### Exercise objective
Please copy the whole passage below about the traumatic brain injury study, word for word.

### Extract provided
.....

New research revealed differences in multiple regions of the brain, which could mean new opportunities for tailored traumatic brain injury (TBI) therapies.
The study was led by Ramon Diaz-Arrastia, MD, PhD, director of the Traumatic Brain Injury Clinical Research Center at the Perelman School of Medicine at University of Pennsylvania, and presented by Sarah Woodson, MD, a neurology resident at Walter Reed National Military Medical Center (Abstract #S49.001). "The relationship between microvascular and structural injury in chronic TBI has been recognized for years, but underappreciated," Diaz-Arrastia said. "This research adds another layer to our understanding of TBI and ways to better treat patients, who in some cases have had TBI symptoms for years."
The research examined whether microvascular injury had a role in some of the cognitive and psychological problems that are common in TBI patients by assessing the correlation between blood flow and cerebral reactivity--a change in blood flow in the brain in response to a stimulus--in TBI patients. Using functional MRI-Blood-Oxygen Level dependent (BOLD) and Diffusion Tensor Imaging (DTI)--which together makes it possible to see inside the brain in great detail--the team assessed the strength and function of small blood vessels in the brains of 27 chronic TBI patients and 14 healthy subjects. In addition to imaging, subjects underwent seven neuropsychological tests. Study participants were also assessed for post-concussive symptoms using the Brief Symptom Inventory-Somatic and Rivermead Post-Concussion Questionnaire, which evaluates severity of cognitive and emotional symptoms such as headaches and depression.

.....

### Excerpted records
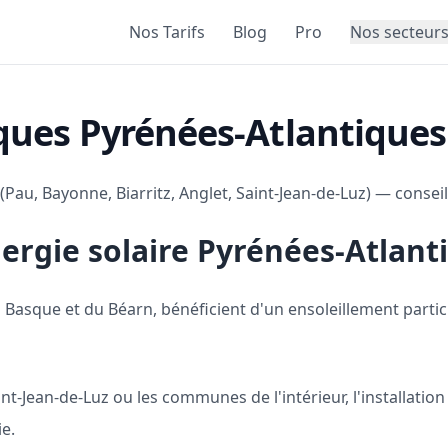
Nos Tarifs
Blog
Pro
Nos secteur
es Pyrénées-Atlantiques :
Pau, Bayonne, Biarritz, Anglet, Saint-Jean-de-Luz) — conseils
ergie solaire Pyrénées-Atlant
Basque et du Béarn, bénéficient d'un ensoleillement partic
aint-Jean-de-Luz ou les communes de l'intérieur, l'installat
e.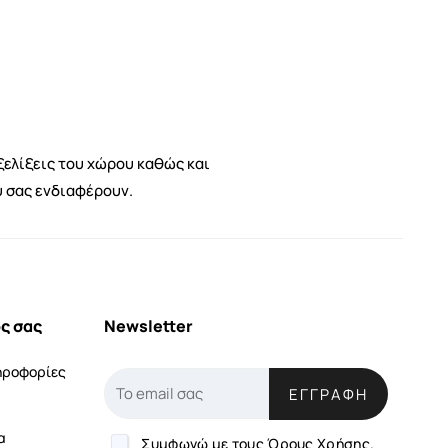
ξελίξεις του χώρου καθώς και
υ σας ενδιαφέρουν.
ς σας
Newsletter
ηροφορίες
ΕΓΓΡΑΦΉ
α
Συμφωνώ με τους
Όρους Χρήσης.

.....

### Written answer
New research revealed differences in multiple regions of the brain, which could mean new opportunities for tailored traumatic brain injury (TBI) therapies.
The study was led by Ramon Diaz-Arrastia, MD, PhD, director of the Traumatic Brain Injury Clinical Research Center at the Perelman School of Medicine at University of Pennsylvania, and presented by Sarah Woodson, MD, a neurology resident at Walter Reed National Military Medical Center (Abstract #S49.001). "The relationship between microvascular and structural injury in chronic TBI has been recognized for years, but underappreciated," Diaz-Arrastia said. "This research adds another layer to our understanding of TBI and ways to better treat patients, who in some cases have had TBI symptoms for years."
The research examined whether microvascular injury had a role in some of the cognitive and psychological problems that are common in TBI patients by assessing the correlation between blood flow and cerebral reactivity--a change in blood flow in the brain in response to a stimulus--in TBI patients. Using functional MRI-Blood-Oxygen Level dependent (BOLD) and Diffusion Tensor Imaging (DTI)--which together makes it possible to see inside the brain in great detail--the team assessed the strength and function of small blood vessels in the brains of 27 chronic TBI patients and 14 healthy subjects. In addition to imaging, subjects underwent seven neuropsychological tests. Study participants were also assessed for post-concussive symptoms using the Brief Symptom Inventory-Somatic and Rivermead Post-Concussion Questionnaire, which evaluates severity of cognitive and emotional symptoms such as headaches and depression.